Mr. Albert Edward Jeekes, Hartley Parrish’s principal private secretary, lunched with Lady Margaret, Mary and Horace. Dr. Romain seemed not to have got over his embarrassment of the morning, for he did not put in an appearance.
Mr. Jeekes was an old young man who supported bravely the weight of his Christian names, a reminder of his mother having occupied some small post in the household of Queen Victoria the Good. He might have been any age between 35 and 50 with his thin sandy hair, his myopic gaze, and his habitual expression of worried perplexity.
He was a shorthand-writer and typist of incredible dexterity and speed which, combined with an unquenchable energy, had recommended him to Hartley Parrish. Accordingly, in consideration of a salary which he would have been the first to describe as “princely,” he had during the past four years devoted some fifteen hours a day to the service of Mr. Hartley Parrish.
He was unmarried. When not on duty, either at St. James’s Square, Harkings, or Hartley Parrish’s palatial offices in Broad Street, he was to be found at one of those immense and gloomy clubs of indiscriminate membership which are dotted about the parish of St. James’s, S.W., and to which Mr. Jeekes was in the habit of referring in Early-Victorian accents of respect.

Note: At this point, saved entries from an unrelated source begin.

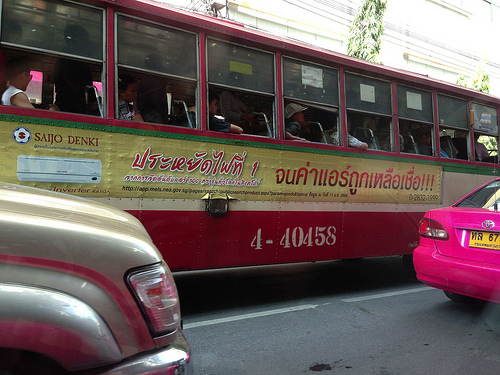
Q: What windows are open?
A: The bus windows.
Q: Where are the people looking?
A: Out the window.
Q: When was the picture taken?
A: In the day light.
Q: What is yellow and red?
A: The bus.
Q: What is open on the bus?
A: The windows.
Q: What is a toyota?
A: The pink car.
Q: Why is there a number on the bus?
A: Identification.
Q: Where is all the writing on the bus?
A: Down the side.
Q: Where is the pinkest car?
A: Beside a bus.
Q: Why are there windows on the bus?
A: To look through.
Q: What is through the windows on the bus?
A: People sitting.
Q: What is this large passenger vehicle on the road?
A: Bus.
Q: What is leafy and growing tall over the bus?
A: Trees.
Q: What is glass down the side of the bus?
A: Windows.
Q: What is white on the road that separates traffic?
A: Line.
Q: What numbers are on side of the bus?
A: 4-40458.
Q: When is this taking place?
A: Daytime.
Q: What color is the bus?
A: Red, gold and green.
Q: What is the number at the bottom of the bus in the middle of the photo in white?
A: 4-40458.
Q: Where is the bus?
A: Street.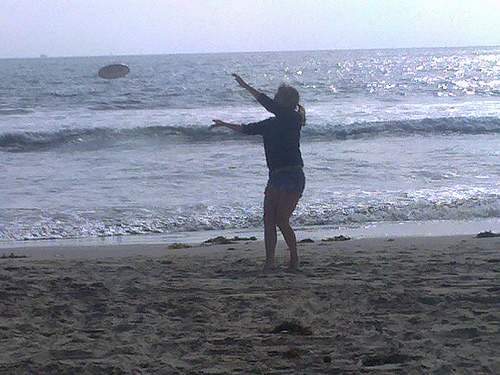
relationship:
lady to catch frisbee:
[216, 86, 320, 227] [41, 44, 149, 94]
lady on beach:
[206, 72, 306, 272] [10, 237, 494, 371]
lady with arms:
[206, 72, 306, 272] [231, 70, 274, 114]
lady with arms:
[206, 72, 306, 272] [206, 105, 264, 137]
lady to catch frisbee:
[206, 72, 306, 272] [85, 50, 139, 97]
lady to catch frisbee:
[206, 72, 306, 272] [93, 54, 133, 83]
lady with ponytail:
[206, 72, 306, 272] [292, 102, 309, 131]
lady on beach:
[206, 72, 306, 272] [2, 15, 499, 372]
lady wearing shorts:
[206, 72, 306, 272] [267, 162, 304, 194]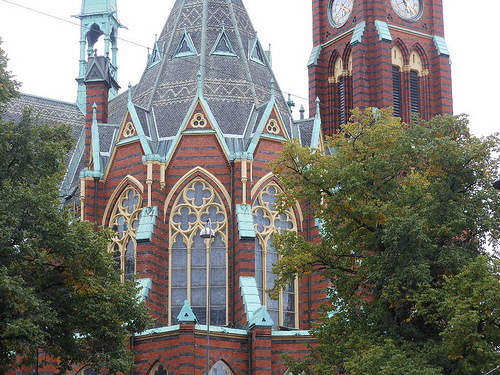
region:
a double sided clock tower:
[309, 0, 444, 51]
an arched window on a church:
[157, 165, 237, 335]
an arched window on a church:
[250, 169, 306, 331]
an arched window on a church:
[99, 174, 145, 331]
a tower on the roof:
[74, 0, 119, 123]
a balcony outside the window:
[132, 292, 247, 339]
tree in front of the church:
[269, 108, 495, 370]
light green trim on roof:
[163, 93, 233, 161]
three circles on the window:
[169, 180, 231, 235]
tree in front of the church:
[4, 94, 164, 374]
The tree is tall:
[327, 149, 498, 355]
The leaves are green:
[408, 233, 495, 347]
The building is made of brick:
[116, 208, 267, 365]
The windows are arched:
[120, 129, 253, 354]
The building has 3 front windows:
[75, 140, 326, 360]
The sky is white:
[205, 0, 366, 107]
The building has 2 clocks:
[321, 0, 451, 85]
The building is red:
[157, 301, 220, 369]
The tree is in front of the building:
[189, 136, 441, 373]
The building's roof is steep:
[55, 29, 376, 292]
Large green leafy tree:
[259, 105, 499, 374]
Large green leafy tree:
[1, 30, 164, 373]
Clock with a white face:
[388, 0, 423, 22]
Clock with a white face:
[328, 0, 355, 29]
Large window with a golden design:
[166, 175, 228, 323]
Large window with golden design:
[105, 185, 138, 284]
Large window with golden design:
[252, 182, 297, 329]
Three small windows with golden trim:
[266, 117, 279, 133]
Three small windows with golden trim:
[191, 111, 206, 128]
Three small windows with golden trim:
[123, 120, 134, 137]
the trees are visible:
[344, 199, 364, 255]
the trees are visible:
[346, 96, 427, 318]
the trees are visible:
[397, 217, 462, 371]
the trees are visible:
[351, 250, 416, 368]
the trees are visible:
[321, 197, 492, 368]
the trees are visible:
[369, 191, 444, 371]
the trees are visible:
[429, 231, 496, 330]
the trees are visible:
[439, 270, 493, 365]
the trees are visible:
[374, 126, 496, 336]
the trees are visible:
[359, 43, 402, 210]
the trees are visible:
[401, 128, 458, 323]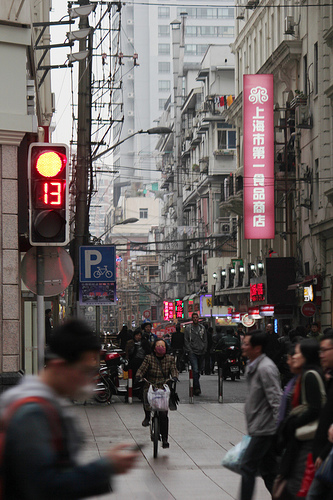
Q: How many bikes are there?
A: 1.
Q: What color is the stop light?
A: Yellow.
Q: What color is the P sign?
A: Blue.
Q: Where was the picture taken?
A: On a busy street.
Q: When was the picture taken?
A: In the day time.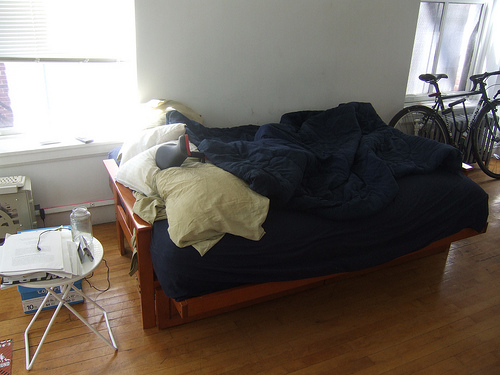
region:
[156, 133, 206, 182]
a bike seat on a bed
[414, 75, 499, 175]
bike leaning against a wall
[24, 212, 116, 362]
a small table with a bunch of papers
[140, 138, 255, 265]
bed pillows on the bed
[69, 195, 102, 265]
a glass jar on the table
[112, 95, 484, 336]
a bed with a trundle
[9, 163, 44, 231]
a computer tower on the floor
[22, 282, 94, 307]
a card board box on the floor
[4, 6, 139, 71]
a white blind at the window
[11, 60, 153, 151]
sunlight coming through the window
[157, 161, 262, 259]
big pillow on a bed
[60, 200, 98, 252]
white jar on a table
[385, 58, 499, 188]
black bike parked inside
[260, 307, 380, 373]
wooden slats on the ground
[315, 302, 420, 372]
wooden flooring in a bedroom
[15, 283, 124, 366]
white metal bottom on a tray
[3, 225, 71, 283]
stack of paper on a table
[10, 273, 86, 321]
blue and white cardboard box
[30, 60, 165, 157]
sunlight shining through the window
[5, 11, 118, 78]
white blinds covering a window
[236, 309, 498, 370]
wooden floor of a bedroom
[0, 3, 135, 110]
window in a wall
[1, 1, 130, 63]
window blinds closed, but pulled half way up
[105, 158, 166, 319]
bed with a wooden frame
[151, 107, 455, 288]
queen sized mattress with navy blue sheets and comforter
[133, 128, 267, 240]
two white pillow cases and pillows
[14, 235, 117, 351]
small fold out table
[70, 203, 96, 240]
mason jar to drink from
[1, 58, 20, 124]
brick wall from neighboring building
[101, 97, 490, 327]
Futon bed beside the wall.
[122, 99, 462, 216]
black comforter on the bed.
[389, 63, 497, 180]
Bicycle beside the window.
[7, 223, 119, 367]
White table beside the bed.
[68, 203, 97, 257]
Glass jar on the table.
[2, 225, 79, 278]
Papers on the table.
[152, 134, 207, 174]
bicycle seat on the pillow.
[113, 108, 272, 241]
Pillows on the bed.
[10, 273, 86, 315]
box on the floor.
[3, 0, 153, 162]
window in the wall.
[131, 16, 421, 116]
white wall in the room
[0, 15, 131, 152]
window has sunlight coming through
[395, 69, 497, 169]
a bicycle left of bed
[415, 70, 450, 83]
the seat of bike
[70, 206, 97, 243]
a clear jar to right of bed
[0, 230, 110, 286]
white tabletop with papers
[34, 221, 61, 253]
a cord on the papers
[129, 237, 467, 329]
bed and wooden base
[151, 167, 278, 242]
pillow is yellow on bed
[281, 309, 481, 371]
the floors are wooden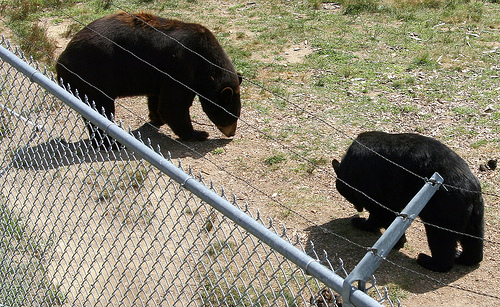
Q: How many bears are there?
A: Two.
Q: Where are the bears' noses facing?
A: Toward the ground.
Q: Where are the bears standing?
A: In the dirt.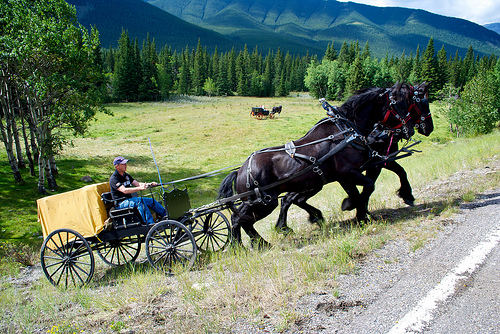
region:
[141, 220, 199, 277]
the wheel of a cart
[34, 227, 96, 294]
the wheel of a cart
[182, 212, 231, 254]
the wheel of a cart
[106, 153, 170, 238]
a man driving a cart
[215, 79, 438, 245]
horses pulling a cart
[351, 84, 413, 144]
the head of a horse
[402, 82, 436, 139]
the head of a horse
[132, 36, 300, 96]
a group of green trees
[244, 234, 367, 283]
patchy grass on the side of the road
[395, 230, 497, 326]
old street paint on the road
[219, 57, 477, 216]
two horses in photo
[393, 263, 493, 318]
street next to the grass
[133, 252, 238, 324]
grass on the ground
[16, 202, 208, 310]
wheels on the carriage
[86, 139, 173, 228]
one man in a carriage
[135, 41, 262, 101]
trees in the distance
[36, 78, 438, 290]
Horses pulling a wagon up a slope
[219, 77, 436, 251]
Two black horses straining to climb a slope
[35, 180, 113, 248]
Yellow tarp on the back of a wagon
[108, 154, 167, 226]
Man holding reins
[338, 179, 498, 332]
Edge of a street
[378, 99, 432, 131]
Two red briddles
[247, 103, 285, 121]
Horse and carraige on a flat grass field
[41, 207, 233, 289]
Four large wagon wheels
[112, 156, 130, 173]
Blue baseball cap on a person's head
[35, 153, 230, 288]
Man in a wagon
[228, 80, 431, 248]
two dark horses walking uphill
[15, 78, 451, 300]
one horse drawn carriage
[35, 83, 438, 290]
two horses pulling one carriage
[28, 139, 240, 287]
one man sitting on carriage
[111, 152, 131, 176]
one man wearing blue baseball cap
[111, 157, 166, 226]
one man wearing blue jeans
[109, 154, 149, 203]
one man wearing dark short sleeved shirt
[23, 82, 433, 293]
one horse drawn carriage going uphill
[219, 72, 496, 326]
horses next to gray lined pavement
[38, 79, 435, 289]
Horses pulling a wagon.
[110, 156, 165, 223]
A man sitting in a wagon.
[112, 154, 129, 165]
The man's blue hat.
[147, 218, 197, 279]
The front wagon wheel.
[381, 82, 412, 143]
The head of the horse.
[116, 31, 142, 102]
A large green tree.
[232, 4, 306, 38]
Part of a hill in the distance.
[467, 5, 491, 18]
Part of the sky.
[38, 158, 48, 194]
Part of the trunk of the tree.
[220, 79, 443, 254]
pair of black horses pulling carriage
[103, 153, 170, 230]
man sitting on carriage in blue jeans and cap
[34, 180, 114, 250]
yellow covered box on carriage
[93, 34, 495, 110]
green evergreen trees in background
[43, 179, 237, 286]
old fashioned four wheeled carriage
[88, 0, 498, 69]
expansive mountain range in distance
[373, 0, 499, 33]
light blue sky with white clouds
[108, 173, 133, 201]
blue tee shirt on man in carriage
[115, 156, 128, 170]
blue baseball cap on man in carriage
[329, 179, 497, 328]
edge of gray concrete road with white line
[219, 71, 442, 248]
a pair of horses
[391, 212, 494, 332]
line on the road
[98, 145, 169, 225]
man on a carriage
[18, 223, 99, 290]
back wheel on the carriage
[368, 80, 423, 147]
bridle on the horse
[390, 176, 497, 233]
shadow on the ground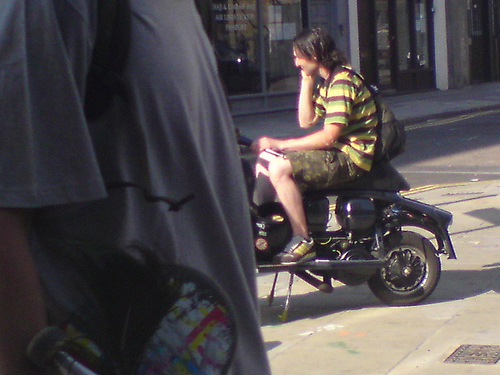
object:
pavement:
[256, 181, 500, 375]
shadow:
[259, 266, 500, 327]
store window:
[413, 0, 431, 70]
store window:
[394, 0, 412, 71]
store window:
[374, 0, 394, 87]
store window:
[260, 0, 306, 93]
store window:
[210, 0, 263, 97]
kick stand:
[277, 269, 296, 322]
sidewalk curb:
[397, 103, 500, 126]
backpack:
[81, 0, 133, 124]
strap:
[81, 0, 133, 125]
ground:
[232, 80, 500, 375]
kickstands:
[266, 266, 279, 306]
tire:
[366, 230, 442, 307]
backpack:
[339, 64, 407, 167]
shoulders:
[329, 68, 355, 90]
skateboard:
[25, 265, 238, 375]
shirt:
[312, 64, 379, 172]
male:
[248, 26, 379, 265]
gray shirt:
[0, 0, 271, 375]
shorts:
[279, 146, 368, 197]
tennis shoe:
[272, 234, 318, 265]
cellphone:
[294, 58, 303, 71]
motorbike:
[232, 126, 457, 323]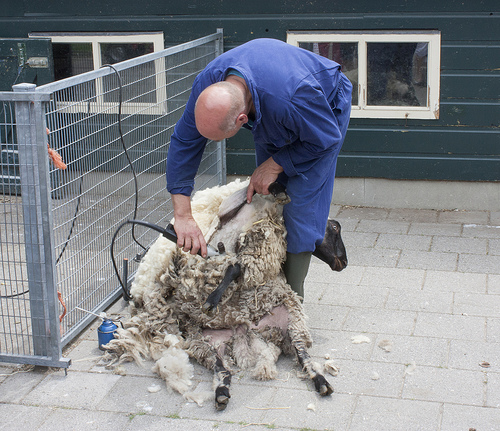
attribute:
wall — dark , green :
[1, 0, 499, 187]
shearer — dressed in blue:
[239, 56, 326, 140]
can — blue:
[95, 313, 121, 353]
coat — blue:
[168, 42, 353, 251]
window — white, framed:
[26, 32, 167, 112]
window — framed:
[283, 31, 440, 121]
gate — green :
[1, 35, 87, 194]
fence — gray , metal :
[38, 24, 226, 348]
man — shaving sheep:
[158, 35, 364, 347]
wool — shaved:
[165, 263, 207, 297]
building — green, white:
[3, 0, 499, 194]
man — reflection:
[165, 40, 355, 302]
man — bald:
[165, 29, 360, 324]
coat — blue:
[160, 32, 350, 259]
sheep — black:
[95, 152, 355, 409]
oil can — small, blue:
[78, 311, 119, 347]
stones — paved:
[383, 244, 475, 390]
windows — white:
[346, 30, 441, 120]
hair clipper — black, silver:
[164, 224, 225, 257]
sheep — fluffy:
[124, 172, 351, 415]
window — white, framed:
[283, 29, 445, 126]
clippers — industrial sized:
[165, 228, 250, 316]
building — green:
[362, 1, 483, 179]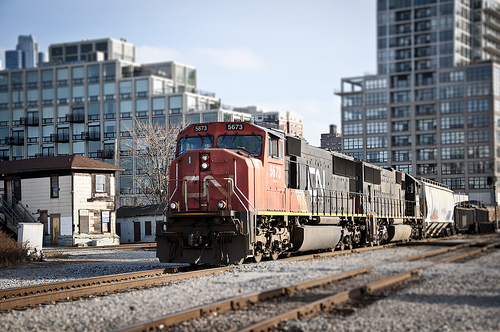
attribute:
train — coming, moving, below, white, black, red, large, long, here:
[173, 113, 299, 265]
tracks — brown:
[108, 254, 168, 312]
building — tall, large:
[358, 16, 482, 164]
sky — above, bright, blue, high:
[183, 10, 313, 67]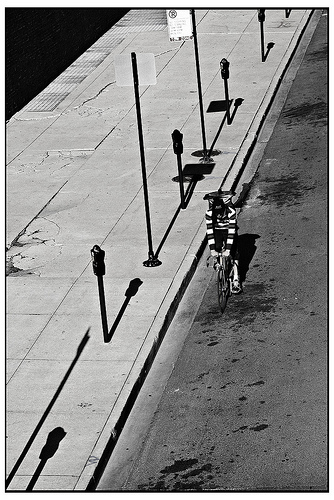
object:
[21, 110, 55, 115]
crack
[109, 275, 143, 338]
shadow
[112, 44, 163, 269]
traffic sign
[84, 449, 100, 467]
graffiti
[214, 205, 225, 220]
face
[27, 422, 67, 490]
shadow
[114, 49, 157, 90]
lamp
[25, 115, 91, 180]
piece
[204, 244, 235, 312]
bike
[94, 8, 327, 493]
road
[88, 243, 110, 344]
parking meter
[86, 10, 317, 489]
curb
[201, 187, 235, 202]
cap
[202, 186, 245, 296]
guy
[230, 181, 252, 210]
smudge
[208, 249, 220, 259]
hand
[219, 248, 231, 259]
hand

“When I heard the news at the club, Miss Trevert,” said Jeekes, “you could have knocked me down with a feather. Mr. Parrish, as all of us knew, worked himself a great deal too hard, sometimes not knocking off for his tea, even, and wore his nerves all to pieces. But I never dreamed it would come to this. Ah! he’s a great loss, and what we shall do without him I don’t know. There was a piece in one of the papers about him to-day—perhaps you saw it?—it called him ‘one of the captains of industry of modern England.’”
“You were always a great help to him, Mr. Jeekes,” said Mary, who was touched by the little man’s hero-worship; “I am sure you realized that he appreciated you.”
“Well,” replied Mr. Jeekes, rubbing the palms of his hands together, “he did a great deal for me. Took me out of a City office where I was getting two pound five a week. That’s what he did. It was a shipping firm. I tell you this because it has a bearing, Miss Trevert, on what is to follow. Why did he pick me? I’ll tell you.
“He was passing through the front office with one of our principals when he asked him, just casually, what Union Pacific stood at. The boss didn’t know.
“‘A hundred and eighty-seven London parity,’ says I. He turned round and looked at me. ‘How do you know that?’ says he, rather surprised, this being in a shipping office, you understand.
“‘I take an interest in the markets,’ I replied. ‘Do you?’ he says. ‘Then you might do for me,’ and tells me to come and see him.”